__Problem details__:
Transcribe the listing below only from the line with "M4,642L444,1373" up to and including the line with "M233,253L377,137L455,79".

◇ ◇ ◇ ◇ ◇ ◇ ◇

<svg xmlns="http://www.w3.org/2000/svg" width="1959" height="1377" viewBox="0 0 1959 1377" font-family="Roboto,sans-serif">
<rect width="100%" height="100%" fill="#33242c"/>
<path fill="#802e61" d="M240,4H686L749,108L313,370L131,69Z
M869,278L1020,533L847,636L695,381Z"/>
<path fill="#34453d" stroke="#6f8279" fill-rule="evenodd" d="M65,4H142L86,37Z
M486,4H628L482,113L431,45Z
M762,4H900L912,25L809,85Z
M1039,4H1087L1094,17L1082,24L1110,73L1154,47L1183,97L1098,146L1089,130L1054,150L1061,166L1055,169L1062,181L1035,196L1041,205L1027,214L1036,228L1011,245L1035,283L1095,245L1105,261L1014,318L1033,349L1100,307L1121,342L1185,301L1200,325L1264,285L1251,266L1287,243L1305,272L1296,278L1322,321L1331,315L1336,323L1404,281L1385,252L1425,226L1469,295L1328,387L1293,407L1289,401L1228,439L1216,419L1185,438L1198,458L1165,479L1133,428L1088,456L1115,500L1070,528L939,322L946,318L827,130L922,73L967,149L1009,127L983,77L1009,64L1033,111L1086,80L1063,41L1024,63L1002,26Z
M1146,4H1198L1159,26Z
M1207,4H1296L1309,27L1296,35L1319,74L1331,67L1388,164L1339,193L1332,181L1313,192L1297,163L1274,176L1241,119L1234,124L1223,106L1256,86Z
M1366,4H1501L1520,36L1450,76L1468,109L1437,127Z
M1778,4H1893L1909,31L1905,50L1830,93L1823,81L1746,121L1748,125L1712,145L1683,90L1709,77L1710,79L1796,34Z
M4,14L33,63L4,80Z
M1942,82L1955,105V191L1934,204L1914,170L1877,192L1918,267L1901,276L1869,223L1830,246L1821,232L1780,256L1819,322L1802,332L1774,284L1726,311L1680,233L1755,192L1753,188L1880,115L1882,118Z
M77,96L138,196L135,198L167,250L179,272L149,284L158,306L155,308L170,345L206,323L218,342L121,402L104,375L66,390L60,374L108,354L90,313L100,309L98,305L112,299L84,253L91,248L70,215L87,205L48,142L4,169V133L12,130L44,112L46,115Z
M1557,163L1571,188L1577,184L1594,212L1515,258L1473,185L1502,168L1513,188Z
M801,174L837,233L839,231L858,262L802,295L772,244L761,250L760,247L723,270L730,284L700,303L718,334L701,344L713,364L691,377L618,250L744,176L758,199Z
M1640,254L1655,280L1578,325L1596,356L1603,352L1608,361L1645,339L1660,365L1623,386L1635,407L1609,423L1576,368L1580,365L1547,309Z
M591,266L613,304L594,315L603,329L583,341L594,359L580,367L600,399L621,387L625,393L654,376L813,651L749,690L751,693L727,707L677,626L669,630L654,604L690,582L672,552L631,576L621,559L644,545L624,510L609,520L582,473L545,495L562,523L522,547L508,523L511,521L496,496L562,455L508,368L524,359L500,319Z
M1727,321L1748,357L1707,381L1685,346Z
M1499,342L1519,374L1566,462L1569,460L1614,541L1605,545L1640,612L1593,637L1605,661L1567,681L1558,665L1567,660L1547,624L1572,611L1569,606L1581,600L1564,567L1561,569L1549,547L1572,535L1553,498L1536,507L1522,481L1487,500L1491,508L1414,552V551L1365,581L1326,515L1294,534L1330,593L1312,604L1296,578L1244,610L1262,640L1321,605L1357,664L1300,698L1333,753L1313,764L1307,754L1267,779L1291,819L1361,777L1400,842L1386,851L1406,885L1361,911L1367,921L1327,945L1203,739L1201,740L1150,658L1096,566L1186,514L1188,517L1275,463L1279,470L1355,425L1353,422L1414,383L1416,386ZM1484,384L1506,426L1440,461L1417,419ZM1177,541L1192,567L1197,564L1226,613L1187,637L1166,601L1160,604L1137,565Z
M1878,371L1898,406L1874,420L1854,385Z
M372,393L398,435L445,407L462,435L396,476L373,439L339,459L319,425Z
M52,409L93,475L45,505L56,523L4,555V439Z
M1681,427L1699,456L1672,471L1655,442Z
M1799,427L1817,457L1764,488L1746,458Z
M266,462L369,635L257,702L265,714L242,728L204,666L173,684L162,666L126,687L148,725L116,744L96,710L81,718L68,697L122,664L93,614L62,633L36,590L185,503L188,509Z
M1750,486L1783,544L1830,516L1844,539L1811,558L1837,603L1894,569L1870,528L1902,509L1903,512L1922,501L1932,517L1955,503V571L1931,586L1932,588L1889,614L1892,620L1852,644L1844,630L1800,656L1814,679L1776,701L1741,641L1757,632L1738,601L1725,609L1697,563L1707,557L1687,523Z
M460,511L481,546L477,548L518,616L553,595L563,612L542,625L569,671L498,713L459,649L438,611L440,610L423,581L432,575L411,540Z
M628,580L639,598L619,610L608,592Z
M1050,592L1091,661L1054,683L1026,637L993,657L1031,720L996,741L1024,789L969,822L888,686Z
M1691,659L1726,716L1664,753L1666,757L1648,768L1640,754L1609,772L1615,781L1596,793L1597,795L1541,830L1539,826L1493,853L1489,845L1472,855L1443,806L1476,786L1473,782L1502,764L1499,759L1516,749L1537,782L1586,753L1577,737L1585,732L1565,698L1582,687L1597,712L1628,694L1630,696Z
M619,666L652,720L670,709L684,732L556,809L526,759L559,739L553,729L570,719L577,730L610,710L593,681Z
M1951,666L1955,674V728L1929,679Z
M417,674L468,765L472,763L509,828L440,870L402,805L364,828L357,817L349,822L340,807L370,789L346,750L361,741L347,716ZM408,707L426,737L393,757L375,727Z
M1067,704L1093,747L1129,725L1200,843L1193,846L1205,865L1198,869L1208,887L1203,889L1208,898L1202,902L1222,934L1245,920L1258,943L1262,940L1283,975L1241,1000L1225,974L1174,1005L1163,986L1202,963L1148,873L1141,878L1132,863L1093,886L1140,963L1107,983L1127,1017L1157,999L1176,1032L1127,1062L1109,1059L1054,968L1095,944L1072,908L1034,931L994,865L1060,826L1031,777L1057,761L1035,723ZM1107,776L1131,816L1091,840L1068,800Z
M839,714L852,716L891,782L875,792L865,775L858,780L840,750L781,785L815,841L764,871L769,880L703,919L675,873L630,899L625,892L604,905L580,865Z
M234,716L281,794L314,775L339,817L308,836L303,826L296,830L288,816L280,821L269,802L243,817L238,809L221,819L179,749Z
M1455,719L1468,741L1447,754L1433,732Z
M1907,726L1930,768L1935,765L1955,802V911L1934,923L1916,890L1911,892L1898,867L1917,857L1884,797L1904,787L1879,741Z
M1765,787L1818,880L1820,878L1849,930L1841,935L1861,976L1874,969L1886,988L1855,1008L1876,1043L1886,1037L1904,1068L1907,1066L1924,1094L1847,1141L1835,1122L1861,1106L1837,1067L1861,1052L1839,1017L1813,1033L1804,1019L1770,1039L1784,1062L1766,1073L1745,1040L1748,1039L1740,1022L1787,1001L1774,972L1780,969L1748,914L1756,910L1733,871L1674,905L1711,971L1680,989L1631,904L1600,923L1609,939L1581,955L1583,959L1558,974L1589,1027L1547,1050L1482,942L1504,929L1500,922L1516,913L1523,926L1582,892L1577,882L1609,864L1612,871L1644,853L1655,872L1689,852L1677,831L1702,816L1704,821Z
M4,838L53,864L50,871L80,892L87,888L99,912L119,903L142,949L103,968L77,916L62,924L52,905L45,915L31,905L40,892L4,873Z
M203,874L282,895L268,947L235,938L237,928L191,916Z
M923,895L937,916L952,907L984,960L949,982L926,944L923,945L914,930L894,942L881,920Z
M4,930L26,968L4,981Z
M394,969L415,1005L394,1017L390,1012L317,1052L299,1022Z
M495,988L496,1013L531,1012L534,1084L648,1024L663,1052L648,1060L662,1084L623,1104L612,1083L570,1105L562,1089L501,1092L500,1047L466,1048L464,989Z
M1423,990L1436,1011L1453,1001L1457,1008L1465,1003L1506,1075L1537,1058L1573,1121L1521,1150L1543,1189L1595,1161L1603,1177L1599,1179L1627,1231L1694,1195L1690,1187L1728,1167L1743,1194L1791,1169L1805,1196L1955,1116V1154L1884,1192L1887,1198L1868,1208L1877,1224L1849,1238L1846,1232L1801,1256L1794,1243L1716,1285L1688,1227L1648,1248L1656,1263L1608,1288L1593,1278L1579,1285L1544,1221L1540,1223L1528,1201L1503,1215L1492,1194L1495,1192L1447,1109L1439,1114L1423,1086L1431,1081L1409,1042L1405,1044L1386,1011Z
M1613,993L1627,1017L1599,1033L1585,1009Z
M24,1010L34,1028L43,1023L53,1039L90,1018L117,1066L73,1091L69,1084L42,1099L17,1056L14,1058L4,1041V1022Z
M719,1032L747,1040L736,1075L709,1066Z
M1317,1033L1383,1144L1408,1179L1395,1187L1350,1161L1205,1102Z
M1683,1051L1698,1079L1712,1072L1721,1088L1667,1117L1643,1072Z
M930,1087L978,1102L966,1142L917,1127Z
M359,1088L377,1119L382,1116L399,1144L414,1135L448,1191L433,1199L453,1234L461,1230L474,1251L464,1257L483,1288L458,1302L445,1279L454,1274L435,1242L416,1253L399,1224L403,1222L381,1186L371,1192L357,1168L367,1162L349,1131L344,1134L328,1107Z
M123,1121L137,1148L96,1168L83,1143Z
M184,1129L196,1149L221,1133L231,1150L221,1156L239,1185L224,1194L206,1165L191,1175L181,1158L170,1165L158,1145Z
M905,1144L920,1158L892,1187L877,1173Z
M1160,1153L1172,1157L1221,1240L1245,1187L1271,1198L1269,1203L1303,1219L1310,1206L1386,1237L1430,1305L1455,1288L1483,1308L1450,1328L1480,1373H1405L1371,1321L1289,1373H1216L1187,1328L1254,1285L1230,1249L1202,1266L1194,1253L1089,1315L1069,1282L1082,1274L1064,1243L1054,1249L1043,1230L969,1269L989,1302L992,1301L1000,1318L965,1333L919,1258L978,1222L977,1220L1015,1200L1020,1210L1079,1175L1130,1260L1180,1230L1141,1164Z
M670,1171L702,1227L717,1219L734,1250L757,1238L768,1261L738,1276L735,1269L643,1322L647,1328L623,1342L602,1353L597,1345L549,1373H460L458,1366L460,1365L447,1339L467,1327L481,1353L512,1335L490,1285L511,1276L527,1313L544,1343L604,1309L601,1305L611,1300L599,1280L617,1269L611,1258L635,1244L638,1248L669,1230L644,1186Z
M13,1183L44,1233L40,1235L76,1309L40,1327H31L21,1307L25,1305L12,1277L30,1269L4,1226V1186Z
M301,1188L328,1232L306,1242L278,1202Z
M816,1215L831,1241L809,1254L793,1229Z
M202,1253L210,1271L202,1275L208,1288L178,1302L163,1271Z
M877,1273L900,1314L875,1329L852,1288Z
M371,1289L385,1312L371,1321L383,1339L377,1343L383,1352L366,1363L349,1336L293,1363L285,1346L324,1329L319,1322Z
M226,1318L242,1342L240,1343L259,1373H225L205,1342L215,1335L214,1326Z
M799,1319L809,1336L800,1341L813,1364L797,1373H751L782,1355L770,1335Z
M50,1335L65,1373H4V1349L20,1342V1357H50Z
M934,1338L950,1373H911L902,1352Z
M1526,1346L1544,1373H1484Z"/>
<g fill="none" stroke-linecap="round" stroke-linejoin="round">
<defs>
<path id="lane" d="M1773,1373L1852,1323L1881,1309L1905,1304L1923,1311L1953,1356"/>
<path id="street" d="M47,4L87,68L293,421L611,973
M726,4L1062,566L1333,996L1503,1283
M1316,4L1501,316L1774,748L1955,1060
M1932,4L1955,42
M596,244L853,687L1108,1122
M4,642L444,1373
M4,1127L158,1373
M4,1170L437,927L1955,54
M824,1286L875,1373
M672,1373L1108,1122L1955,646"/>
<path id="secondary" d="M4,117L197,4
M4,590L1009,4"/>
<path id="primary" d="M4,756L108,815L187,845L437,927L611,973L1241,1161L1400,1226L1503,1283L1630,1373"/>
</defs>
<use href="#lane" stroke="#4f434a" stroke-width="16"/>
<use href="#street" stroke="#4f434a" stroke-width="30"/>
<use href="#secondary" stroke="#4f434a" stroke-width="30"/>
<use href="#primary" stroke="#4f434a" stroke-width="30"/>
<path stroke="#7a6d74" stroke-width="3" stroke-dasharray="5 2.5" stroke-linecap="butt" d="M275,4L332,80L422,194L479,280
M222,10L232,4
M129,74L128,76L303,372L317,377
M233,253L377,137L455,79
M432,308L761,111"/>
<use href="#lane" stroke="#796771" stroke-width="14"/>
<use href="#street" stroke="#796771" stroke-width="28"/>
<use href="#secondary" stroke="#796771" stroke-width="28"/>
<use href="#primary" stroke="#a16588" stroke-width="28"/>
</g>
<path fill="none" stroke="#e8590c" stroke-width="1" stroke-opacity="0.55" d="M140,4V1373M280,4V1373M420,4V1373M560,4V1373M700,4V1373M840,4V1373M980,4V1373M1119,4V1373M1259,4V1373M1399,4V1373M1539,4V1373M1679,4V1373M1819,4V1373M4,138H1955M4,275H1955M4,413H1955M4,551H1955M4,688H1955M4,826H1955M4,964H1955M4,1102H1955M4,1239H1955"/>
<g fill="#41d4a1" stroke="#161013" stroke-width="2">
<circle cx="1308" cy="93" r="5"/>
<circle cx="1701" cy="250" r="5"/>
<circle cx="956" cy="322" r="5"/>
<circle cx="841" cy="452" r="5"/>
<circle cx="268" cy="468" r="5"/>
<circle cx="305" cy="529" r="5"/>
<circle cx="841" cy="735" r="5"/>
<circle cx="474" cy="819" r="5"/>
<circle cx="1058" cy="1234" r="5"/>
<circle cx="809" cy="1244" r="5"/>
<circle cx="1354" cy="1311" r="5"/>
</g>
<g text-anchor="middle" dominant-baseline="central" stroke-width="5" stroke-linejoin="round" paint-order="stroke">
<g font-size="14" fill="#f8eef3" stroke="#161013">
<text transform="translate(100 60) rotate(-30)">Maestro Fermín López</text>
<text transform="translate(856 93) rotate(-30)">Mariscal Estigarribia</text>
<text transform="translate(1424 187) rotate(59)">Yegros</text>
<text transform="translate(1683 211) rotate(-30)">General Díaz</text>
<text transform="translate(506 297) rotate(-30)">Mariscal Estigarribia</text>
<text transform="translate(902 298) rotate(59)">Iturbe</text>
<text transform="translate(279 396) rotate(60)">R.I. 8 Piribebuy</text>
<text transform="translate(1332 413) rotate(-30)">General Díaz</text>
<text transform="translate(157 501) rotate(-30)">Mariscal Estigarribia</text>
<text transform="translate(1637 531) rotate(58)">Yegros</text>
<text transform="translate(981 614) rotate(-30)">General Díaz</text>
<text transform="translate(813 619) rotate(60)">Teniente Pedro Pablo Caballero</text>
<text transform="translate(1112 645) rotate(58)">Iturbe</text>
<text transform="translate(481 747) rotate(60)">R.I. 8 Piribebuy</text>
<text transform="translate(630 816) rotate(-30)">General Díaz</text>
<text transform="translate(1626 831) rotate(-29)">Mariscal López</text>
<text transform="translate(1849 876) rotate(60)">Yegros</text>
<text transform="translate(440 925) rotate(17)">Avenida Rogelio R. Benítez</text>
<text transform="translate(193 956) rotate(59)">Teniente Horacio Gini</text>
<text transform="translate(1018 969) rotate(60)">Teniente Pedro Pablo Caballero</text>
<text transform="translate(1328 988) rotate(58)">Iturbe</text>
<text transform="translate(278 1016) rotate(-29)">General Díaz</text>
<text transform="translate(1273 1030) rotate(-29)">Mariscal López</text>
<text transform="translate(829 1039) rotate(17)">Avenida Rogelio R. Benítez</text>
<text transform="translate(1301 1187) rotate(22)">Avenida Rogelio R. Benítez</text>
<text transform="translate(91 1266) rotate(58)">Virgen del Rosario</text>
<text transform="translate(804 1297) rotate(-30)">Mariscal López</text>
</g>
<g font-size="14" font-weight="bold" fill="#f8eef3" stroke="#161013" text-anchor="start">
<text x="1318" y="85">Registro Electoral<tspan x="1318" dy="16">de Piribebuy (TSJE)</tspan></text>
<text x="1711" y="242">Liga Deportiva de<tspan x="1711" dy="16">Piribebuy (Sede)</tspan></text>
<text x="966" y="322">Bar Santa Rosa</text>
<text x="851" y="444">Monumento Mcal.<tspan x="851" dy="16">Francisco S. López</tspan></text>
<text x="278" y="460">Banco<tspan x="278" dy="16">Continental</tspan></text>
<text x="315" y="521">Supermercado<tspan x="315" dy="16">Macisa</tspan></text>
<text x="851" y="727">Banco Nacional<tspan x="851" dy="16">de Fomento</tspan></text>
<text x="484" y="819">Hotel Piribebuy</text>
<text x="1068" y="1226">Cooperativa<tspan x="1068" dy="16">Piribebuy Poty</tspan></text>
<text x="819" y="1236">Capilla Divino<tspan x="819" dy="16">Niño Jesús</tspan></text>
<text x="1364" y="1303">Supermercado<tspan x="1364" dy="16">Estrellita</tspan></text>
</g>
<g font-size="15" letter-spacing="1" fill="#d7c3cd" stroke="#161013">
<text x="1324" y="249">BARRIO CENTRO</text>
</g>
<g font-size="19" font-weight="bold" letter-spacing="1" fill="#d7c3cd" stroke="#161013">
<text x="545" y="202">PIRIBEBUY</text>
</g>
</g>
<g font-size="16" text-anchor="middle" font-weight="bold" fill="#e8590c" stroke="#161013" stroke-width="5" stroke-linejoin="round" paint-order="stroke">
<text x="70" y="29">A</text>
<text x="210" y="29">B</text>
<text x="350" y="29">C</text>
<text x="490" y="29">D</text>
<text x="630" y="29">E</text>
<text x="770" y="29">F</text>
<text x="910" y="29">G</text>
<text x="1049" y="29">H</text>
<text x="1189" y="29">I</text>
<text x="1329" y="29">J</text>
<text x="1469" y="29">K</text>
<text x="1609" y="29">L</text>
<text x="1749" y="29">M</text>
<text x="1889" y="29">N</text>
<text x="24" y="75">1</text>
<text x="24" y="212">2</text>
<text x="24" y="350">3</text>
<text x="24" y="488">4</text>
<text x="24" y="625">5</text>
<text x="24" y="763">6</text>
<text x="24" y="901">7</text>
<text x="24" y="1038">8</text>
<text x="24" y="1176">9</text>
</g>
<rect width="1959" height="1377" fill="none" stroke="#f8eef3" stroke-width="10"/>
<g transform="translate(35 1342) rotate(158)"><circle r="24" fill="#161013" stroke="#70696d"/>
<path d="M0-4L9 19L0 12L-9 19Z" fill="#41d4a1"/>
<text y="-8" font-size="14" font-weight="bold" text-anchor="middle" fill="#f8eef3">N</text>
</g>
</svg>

◇ ◇ ◇ ◇ ◇ ◇ ◇

__Exercise output__:
M4,642L444,1373
M4,1127L158,1373
M4,1170L437,927L1955,54
M824,1286L875,1373
M672,1373L1108,1122L1955,646"/>
<path id="secondary" d="M4,117L197,4
M4,590L1009,4"/>
<path id="primary" d="M4,756L108,815L187,845L437,927L611,973L1241,1161L1400,1226L1503,1283L1630,1373"/>
</defs>
<use href="#lane" stroke="#4f434a" stroke-width="16"/>
<use href="#street" stroke="#4f434a" stroke-width="30"/>
<use href="#secondary" stroke="#4f434a" stroke-width="30"/>
<use href="#primary" stroke="#4f434a" stroke-width="30"/>
<path stroke="#7a6d74" stroke-width="3" stroke-dasharray="5 2.5" stroke-linecap="butt" d="M275,4L332,80L422,194L479,280
M222,10L232,4
M129,74L128,76L303,372L317,377
M233,253L377,137L455,79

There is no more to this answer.